▶ _What you need to do_:
From the forum thread about forcing multicast over an interface, quote everything from "Hmm. Quorum activity" down to "(S,G) = (*,239.192.7.234)", word for word.
+++ Document extract
Force multicast over a specific interface?

jpreston

New Member
Oct 4, 2012
2
0
1
I am attempting to join two freshly built proxmox 2.1 hosts into a cluster, following the guide here. Establishing the first node in the cluster goes fine. I seem to be running into problems when attempting to add the second node. The pvecm add command results in:

Code:
Starting cluster:
   Checking if cluster has been disabled at boot... [  OK  ]
   Checking Network Manager... [  OK  ]
   Global setup... [  OK  ]
   Loading kernel modules... [  OK  ]
   Mounting configfs... [  OK  ]
   Starting cman... [  OK  ]
   Waiting for quorum... Timed-out waiting for cluster
[FAILED]
waiting for quorum...

I checked the status of the cluster on both nodes

vm-proxmox1
Code:
root@vm-proxmox1:~# pvecm status
Version: 6.2.0
Config Version: 5
Cluster Name: proxmox-cl-1
Cluster Id: 1891
Cluster Member: Yes
Cluster Generation: 16
Membership state: Cluster-Member
Nodes: 1
Expected votes: 2
Total votes: 1
Node votes: 1
Quorum: 2 Activity blocked
Active subsystems: 1
Flags: 
Ports Bound: 0  
Node name: vm-proxmox1
Node ID: 1
Multicast addresses: 239.192.7.106 
Node addresses: 10.3.106.1

vm-proxmox2
Code:
root@vm-proxmox2:~# pvecm status
Version: 6.2.0
Config Version: 5
Cluster Name: proxmox-cl-1
Cluster Id: 1891
Cluster Member: Yes
Cluster Generation: 4
Membership state: Cluster-Member
Nodes: 1
Expected votes: 2
Total votes: 1
Node votes: 1
Quorum: 2 Activity blocked
Active subsystems: 1
Flags: 
Ports Bound: 0  
Node name: vm-proxmox2
Node ID: 2
Multicast addresses: 239.192.7.106 
Node addresses: 10.3.106.2

Hmm. Quorum activity blocked.

Other forum posts suggest this to be an issue with multicast. Both of these nodes are connected via a Cisco Nexus 5k cluster in which I successfully host other multicast based applications, so my problem most likely isn't there. I began reading the Multicast notes wiki entry, where it is suggested to test multicast with ssmping. After installing the package on both hosts, I launched ssmpingd on the first node. On the second node, I executed the client side multicast ping:

Code:
root@vm-proxmox2:~# asmping 239.192.7.106 10.3.106.1
Failed to join multicast group: No such device
errno=19

No such device? So, I then tried to force the bridge device:
Code:
root@vm-proxmox2:~# asmping -I vmbr2003 239.192.7.106 10.3.106.1
asmping joined (S,G) = (*,239.192.7.234)
++++++
+++ Listed entries
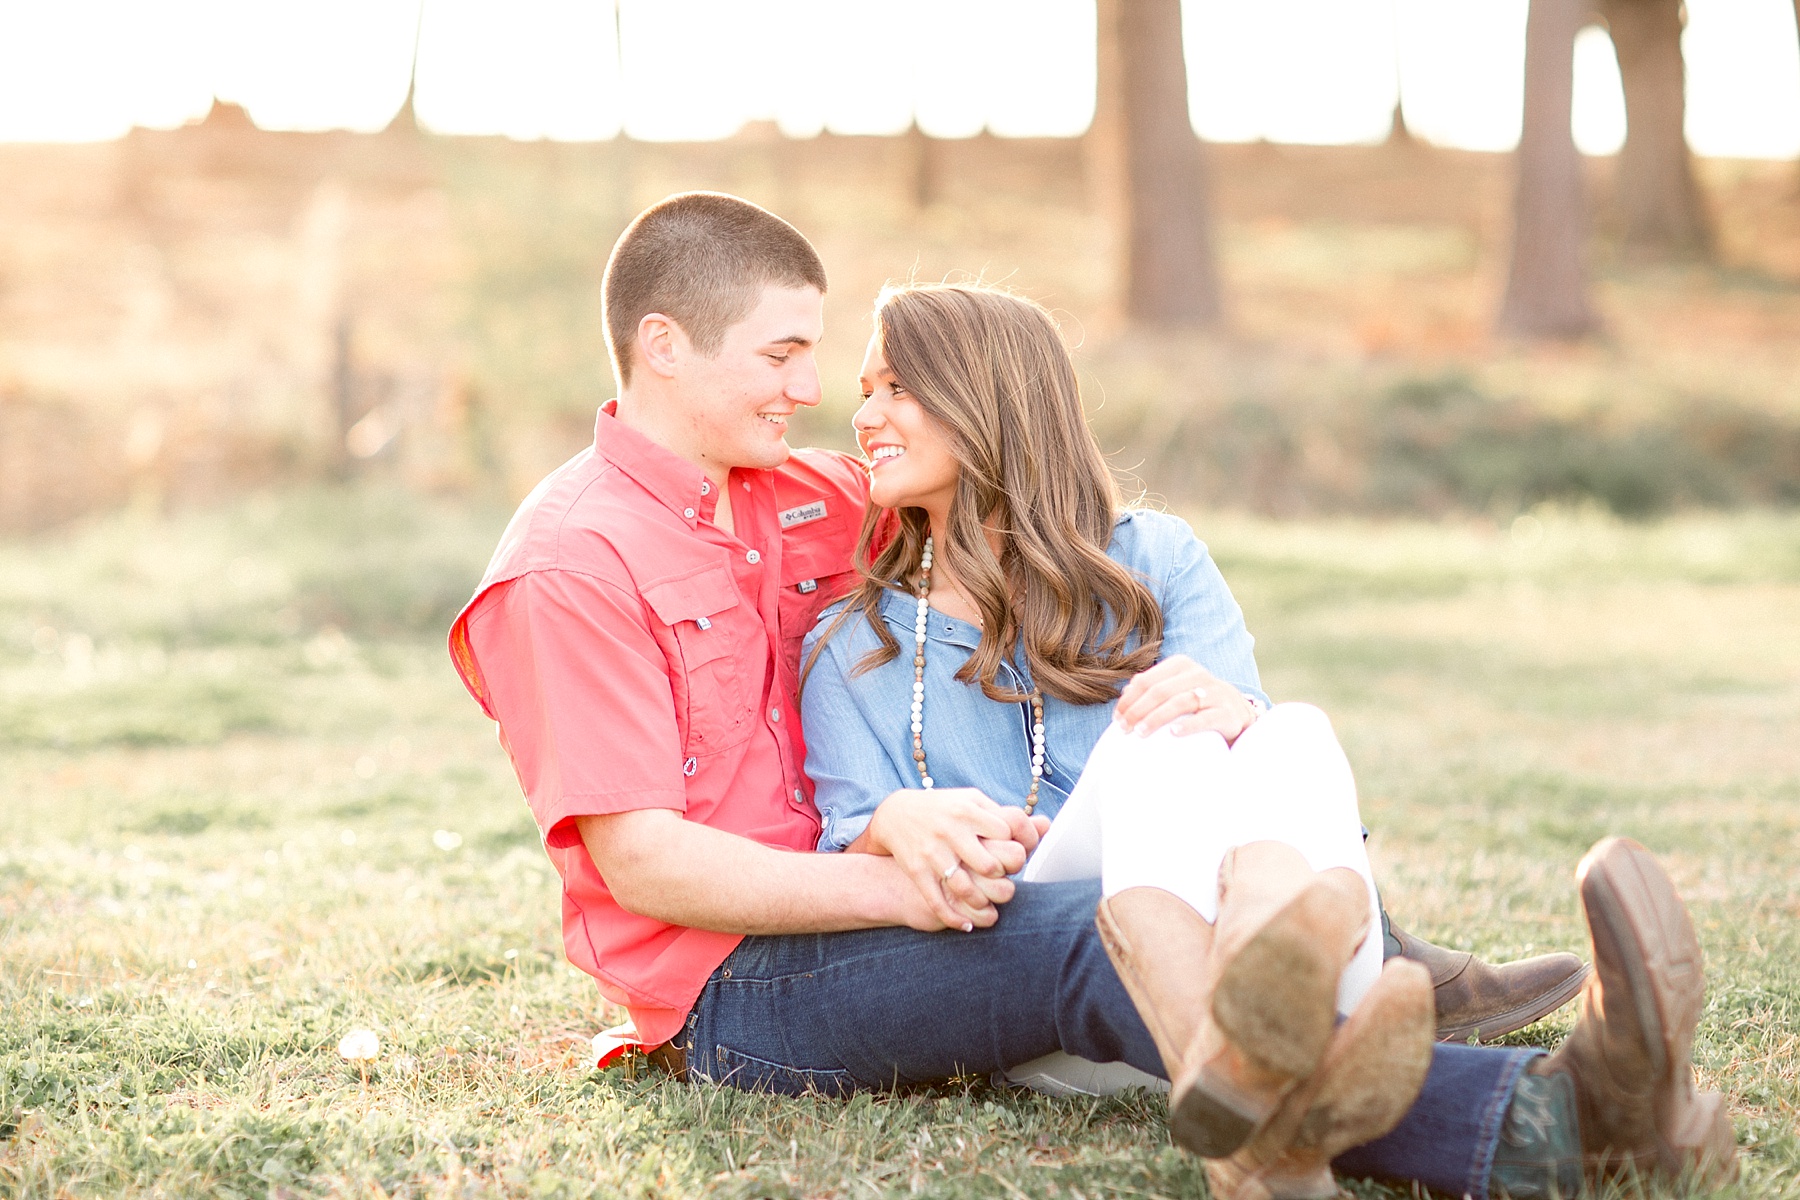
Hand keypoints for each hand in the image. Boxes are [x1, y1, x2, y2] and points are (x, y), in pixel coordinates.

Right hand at [862, 788, 1034, 930]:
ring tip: (987, 905)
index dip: (1019, 845)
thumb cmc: (945, 808)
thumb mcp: (973, 801)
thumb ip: (1006, 814)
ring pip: (965, 888)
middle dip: (1002, 877)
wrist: (896, 814)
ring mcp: (933, 852)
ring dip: (981, 903)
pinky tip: (966, 926)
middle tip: (1002, 880)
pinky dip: (953, 918)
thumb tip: (1045, 826)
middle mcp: (951, 830)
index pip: (1008, 832)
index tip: (1017, 854)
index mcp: (968, 811)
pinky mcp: (917, 870)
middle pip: (991, 865)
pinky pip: (937, 901)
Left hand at [1114, 655, 1259, 744]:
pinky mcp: (1228, 713)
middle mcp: (1198, 675)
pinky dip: (1188, 725)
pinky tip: (1173, 734)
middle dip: (1137, 710)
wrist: (1238, 712)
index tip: (1117, 718)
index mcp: (1181, 665)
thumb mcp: (1175, 688)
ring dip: (1156, 718)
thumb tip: (1125, 694)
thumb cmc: (1198, 702)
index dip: (1128, 700)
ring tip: (1141, 733)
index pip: (1146, 680)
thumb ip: (1151, 687)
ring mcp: (1215, 692)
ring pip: (1180, 702)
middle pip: (1159, 691)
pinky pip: (1205, 719)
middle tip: (1124, 729)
++++++
▶ _Solution to this problem_:
Hmm. Quorum activity blocked.

Other forum posts suggest this to be an issue with multicast. Both of these nodes are connected via a Cisco Nexus 5k cluster in which I successfully host other multicast based applications, so my problem most likely isn't there. I began reading the Multicast notes wiki entry, where it is suggested to test multicast with ssmping. After installing the package on both hosts, I launched ssmpingd on the first node. On the second node, I executed the client side multicast ping:

Code:
root@vm-proxmox2:~# asmping 239.192.7.106 10.3.106.1
Failed to join multicast group: No such device
errno=19

No such device? So, I then tried to force the bridge device:
Code:
root@vm-proxmox2:~# asmping -I vmbr2003 239.192.7.106 10.3.106.1
asmping joined (S,G) = (*,239.192.7.234)